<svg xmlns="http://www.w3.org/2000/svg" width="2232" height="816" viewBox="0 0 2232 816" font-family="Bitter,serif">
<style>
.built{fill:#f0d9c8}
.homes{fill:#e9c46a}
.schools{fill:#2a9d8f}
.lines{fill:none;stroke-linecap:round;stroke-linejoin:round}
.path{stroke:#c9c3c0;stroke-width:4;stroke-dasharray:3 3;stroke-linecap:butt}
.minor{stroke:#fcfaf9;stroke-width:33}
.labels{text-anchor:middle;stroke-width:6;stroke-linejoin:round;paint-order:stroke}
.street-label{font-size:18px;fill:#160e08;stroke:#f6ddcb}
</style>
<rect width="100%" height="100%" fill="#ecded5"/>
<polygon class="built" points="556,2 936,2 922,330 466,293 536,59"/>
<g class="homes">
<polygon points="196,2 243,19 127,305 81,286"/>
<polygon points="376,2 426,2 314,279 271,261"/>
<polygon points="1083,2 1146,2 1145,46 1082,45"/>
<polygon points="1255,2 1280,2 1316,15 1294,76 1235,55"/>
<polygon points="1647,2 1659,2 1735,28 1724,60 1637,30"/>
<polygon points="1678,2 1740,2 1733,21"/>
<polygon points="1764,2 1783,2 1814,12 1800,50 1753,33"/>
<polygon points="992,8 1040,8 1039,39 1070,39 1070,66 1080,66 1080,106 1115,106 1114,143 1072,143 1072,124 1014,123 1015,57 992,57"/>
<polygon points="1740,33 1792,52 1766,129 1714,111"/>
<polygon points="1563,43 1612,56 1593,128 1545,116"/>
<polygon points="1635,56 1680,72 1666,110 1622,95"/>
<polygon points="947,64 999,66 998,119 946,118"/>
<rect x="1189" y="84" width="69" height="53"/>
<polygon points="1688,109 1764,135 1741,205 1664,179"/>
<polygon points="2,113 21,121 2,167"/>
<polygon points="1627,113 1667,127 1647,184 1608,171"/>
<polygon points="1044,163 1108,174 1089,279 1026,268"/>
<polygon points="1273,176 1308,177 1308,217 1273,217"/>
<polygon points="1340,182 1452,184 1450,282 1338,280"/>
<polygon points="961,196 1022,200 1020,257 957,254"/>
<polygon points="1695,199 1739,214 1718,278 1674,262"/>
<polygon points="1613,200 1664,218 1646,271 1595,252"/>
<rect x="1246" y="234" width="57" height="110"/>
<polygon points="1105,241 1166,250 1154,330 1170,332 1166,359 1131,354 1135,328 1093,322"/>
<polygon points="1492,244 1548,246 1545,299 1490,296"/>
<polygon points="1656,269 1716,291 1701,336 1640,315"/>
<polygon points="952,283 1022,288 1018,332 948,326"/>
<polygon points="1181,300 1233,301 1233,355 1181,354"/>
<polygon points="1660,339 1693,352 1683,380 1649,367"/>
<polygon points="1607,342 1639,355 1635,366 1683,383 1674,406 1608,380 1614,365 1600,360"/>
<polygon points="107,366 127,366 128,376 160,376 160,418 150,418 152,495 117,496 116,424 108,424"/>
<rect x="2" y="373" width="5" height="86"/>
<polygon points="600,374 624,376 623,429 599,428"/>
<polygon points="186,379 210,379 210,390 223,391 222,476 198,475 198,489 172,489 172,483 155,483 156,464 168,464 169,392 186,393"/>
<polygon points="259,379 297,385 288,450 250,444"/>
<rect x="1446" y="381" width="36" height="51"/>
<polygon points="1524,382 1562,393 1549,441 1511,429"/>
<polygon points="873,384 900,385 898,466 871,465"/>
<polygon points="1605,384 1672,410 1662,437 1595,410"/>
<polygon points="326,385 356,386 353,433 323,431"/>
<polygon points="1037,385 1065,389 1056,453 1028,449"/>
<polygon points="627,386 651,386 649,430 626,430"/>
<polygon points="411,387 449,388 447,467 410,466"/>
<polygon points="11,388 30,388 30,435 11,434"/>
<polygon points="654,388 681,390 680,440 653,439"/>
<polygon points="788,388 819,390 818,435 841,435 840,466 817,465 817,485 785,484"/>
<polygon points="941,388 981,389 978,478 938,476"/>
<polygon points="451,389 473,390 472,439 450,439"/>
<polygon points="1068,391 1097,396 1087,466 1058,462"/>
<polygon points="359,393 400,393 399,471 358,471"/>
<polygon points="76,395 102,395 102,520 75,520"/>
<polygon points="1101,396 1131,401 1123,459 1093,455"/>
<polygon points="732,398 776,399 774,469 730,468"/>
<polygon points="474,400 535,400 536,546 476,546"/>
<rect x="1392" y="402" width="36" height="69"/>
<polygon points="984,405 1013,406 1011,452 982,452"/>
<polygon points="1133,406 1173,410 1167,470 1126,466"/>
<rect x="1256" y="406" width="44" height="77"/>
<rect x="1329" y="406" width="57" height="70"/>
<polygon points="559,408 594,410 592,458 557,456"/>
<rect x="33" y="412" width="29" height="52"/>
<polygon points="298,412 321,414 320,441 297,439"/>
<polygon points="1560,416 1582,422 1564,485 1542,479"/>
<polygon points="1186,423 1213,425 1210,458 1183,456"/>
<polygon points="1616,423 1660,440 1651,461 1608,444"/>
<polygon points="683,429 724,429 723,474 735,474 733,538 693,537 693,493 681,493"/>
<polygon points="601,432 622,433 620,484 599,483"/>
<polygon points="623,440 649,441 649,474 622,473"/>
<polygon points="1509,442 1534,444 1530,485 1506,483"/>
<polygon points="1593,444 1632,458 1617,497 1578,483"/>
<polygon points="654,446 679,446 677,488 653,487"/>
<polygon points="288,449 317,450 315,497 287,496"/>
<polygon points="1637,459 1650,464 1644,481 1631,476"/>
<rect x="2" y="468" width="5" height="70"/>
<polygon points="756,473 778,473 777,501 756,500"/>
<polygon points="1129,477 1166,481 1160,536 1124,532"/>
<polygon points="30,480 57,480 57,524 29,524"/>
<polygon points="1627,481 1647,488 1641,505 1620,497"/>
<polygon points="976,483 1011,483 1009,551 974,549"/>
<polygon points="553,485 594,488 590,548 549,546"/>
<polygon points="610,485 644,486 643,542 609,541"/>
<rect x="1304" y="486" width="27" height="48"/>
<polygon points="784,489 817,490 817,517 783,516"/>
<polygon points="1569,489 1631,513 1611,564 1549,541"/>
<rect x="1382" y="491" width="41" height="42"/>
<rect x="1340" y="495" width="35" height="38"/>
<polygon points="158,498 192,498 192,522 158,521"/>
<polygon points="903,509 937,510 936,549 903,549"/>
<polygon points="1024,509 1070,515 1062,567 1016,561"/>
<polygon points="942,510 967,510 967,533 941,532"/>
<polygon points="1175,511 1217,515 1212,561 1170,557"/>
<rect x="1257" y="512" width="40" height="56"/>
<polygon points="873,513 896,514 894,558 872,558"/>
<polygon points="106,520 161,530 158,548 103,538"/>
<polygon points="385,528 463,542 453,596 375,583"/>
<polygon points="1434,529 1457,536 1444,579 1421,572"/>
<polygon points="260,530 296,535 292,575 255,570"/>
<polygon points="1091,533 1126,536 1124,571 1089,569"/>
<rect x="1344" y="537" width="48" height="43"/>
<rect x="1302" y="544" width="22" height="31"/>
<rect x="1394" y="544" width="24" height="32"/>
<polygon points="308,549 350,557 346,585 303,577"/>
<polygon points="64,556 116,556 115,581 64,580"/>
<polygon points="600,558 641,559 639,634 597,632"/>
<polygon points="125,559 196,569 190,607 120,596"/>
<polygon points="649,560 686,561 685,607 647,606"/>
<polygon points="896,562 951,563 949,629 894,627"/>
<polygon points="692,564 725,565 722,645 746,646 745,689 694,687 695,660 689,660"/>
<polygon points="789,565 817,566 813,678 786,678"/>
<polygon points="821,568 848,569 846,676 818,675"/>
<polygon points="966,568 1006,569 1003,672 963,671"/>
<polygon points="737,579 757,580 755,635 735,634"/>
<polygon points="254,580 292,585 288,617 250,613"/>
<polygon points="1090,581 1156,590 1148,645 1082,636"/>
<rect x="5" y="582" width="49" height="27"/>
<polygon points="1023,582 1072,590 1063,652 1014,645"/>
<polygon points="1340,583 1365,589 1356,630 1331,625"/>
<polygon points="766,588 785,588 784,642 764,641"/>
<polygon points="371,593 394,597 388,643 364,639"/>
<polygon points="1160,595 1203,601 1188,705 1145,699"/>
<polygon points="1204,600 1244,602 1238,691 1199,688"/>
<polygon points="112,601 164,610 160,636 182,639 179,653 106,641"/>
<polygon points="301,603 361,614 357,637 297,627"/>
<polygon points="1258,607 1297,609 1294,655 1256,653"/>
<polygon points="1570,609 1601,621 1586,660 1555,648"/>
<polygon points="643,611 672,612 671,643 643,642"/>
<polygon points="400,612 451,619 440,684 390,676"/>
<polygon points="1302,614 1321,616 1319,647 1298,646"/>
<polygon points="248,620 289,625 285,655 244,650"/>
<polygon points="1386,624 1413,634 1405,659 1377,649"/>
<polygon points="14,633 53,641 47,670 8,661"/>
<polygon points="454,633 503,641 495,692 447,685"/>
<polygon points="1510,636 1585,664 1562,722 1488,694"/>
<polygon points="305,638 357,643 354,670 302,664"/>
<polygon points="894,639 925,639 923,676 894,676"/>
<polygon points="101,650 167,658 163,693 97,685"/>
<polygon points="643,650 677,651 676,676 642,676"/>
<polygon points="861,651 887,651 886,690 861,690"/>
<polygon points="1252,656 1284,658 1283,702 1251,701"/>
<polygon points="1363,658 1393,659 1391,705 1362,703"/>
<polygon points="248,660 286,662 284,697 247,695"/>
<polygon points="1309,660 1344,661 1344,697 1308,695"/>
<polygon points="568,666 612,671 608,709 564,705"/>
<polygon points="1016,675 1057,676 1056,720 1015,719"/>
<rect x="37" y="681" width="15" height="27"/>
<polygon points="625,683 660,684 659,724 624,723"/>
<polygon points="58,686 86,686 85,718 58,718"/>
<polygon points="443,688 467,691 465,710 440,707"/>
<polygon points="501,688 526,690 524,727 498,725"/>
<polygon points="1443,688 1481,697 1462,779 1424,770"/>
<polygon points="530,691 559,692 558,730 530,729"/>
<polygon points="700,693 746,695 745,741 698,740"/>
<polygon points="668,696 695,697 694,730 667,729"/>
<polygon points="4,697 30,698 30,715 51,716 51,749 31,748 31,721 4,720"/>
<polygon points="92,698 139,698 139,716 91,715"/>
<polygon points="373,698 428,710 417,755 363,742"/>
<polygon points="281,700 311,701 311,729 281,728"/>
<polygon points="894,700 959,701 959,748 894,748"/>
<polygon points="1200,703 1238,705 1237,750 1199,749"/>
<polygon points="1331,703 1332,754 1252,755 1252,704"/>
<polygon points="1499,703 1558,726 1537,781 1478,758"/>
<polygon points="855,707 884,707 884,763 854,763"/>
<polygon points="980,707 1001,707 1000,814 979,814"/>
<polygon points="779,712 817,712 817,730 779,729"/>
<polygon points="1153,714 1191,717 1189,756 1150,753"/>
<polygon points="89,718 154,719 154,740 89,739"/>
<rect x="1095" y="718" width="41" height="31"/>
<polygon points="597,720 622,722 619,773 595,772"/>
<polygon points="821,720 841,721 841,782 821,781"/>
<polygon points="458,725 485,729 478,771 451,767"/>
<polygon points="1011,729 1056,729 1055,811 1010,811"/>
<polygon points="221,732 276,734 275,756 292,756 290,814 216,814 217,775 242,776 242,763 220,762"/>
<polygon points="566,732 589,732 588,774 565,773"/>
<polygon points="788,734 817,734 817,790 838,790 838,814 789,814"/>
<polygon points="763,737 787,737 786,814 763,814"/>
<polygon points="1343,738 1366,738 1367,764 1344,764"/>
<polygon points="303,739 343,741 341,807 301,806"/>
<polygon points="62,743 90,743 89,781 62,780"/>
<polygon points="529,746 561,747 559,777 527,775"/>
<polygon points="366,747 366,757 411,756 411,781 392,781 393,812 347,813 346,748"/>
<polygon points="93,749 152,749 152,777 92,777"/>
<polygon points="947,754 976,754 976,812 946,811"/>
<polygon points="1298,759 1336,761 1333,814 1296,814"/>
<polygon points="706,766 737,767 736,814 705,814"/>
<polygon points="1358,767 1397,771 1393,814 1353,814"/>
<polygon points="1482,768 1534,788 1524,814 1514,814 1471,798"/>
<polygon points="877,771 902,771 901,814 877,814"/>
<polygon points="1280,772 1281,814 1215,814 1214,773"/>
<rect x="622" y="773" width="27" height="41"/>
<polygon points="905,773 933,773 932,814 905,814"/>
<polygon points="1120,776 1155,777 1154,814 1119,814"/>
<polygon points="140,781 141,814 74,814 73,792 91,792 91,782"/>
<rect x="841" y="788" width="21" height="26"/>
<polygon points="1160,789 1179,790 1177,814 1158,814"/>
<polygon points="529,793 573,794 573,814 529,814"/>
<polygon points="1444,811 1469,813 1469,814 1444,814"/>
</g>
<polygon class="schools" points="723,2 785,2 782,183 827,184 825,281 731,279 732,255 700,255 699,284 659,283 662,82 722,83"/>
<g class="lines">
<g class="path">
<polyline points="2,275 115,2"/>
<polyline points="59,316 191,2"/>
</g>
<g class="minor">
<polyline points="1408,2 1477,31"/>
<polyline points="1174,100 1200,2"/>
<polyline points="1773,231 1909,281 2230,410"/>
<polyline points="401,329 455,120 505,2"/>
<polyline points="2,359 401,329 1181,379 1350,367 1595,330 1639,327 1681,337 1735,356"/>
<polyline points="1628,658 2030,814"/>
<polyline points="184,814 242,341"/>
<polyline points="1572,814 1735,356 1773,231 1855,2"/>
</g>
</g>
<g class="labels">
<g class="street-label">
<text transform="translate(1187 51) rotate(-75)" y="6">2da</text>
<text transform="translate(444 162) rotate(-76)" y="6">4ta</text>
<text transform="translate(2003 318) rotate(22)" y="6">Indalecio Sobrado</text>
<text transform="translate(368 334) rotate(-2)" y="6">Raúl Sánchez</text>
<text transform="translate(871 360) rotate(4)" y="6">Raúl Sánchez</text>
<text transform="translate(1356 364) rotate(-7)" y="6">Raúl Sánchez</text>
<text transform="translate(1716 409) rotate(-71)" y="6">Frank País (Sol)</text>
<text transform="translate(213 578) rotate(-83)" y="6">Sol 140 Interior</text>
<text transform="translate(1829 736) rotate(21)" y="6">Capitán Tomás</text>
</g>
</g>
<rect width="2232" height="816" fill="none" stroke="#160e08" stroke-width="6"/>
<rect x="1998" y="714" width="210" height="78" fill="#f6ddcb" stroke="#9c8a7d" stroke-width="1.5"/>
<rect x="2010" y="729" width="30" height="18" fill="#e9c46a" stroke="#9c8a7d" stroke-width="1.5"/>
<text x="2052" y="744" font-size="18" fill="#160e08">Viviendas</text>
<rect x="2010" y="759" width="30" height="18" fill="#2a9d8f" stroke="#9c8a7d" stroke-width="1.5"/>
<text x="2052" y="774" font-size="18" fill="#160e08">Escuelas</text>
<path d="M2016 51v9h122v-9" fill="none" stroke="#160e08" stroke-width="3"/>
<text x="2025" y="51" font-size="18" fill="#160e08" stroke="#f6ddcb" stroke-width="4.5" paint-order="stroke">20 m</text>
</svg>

-*-

→ **EXERCISE PROMPT**
Go through the listing above and copy each line where the string "linecap" appears.

→ **TASK RESPONSE**
.lines{fill:none;stroke-linecap:round;stroke-linejoin:round}
.path{stroke:#c9c3c0;stroke-width:4;stroke-dasharray:3 3;stroke-linecap:butt}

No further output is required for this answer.